Covariant and partial derivative of metric determinant

[the_doors]

Homework Statement

is this statement is true : $\nabla_\mu \nabla_\nu \sqrt{g} \phi = \partial_\mu \sqrt{g} \partial_\nu \phi$

Homework Equations

The Attempt at a Solution

well we know $\nabla_\mu \sqrt{g} =0$ so it moves back : $\nabla_\mu \sqrt{g} \nabla_\nu \phi =\sqrt{g} \nabla_\mu \nabla_\nu \phi$ . but because metric determinant is not transfers like scalar we can not write $\partial_\mu$ instead of$\nabla_\mu$.

 

[mark726]

This statement is not necessarily true.
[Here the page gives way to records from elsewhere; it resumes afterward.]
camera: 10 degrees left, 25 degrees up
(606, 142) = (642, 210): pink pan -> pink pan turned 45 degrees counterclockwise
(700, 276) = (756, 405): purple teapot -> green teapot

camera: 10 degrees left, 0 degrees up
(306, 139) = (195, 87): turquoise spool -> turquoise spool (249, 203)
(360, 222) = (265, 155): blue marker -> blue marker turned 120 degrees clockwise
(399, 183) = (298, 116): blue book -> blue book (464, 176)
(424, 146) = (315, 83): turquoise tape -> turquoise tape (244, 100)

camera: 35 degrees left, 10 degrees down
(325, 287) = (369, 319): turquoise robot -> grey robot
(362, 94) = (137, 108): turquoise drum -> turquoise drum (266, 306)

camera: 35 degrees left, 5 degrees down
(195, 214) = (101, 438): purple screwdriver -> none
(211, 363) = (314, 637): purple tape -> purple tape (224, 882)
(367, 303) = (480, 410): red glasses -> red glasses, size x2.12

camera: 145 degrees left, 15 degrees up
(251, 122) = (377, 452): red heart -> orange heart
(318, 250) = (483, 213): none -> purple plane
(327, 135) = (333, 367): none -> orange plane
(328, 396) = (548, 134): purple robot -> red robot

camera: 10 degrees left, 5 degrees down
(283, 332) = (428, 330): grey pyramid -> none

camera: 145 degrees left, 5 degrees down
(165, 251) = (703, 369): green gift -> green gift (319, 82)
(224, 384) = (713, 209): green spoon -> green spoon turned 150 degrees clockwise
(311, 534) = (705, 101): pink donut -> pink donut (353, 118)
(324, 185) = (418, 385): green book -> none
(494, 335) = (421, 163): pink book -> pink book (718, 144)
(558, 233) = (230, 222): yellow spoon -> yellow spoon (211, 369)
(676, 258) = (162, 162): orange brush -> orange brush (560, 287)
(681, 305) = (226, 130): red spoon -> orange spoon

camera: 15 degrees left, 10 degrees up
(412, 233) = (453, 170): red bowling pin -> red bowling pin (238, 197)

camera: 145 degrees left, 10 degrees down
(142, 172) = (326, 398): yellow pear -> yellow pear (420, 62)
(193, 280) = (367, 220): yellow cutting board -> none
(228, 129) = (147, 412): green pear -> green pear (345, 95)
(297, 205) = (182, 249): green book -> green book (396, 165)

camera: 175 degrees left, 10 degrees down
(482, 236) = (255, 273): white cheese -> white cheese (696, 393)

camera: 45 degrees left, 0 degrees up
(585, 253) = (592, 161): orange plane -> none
While it is true that $\nabla_\mu \sqrt{g} = 0$, this does not mean that $\nabla_\mu \nabla_\nu \sqrt{g} = 0$. The derivative operator $\nabla_\mu$ acts on both the metric determinant and the scalar field, so we cannot simply move it outside of the derivative.

Additionally, the statement is missing a factor of $\sqrt{g}$ on the right-hand side, which would make it equal to the left-hand side. So, the correct statement would be: $\nabla_\mu \nabla_\nu \sqrt{g} \phi = \sqrt{g} \partial_\mu \partial_\nu \phi$.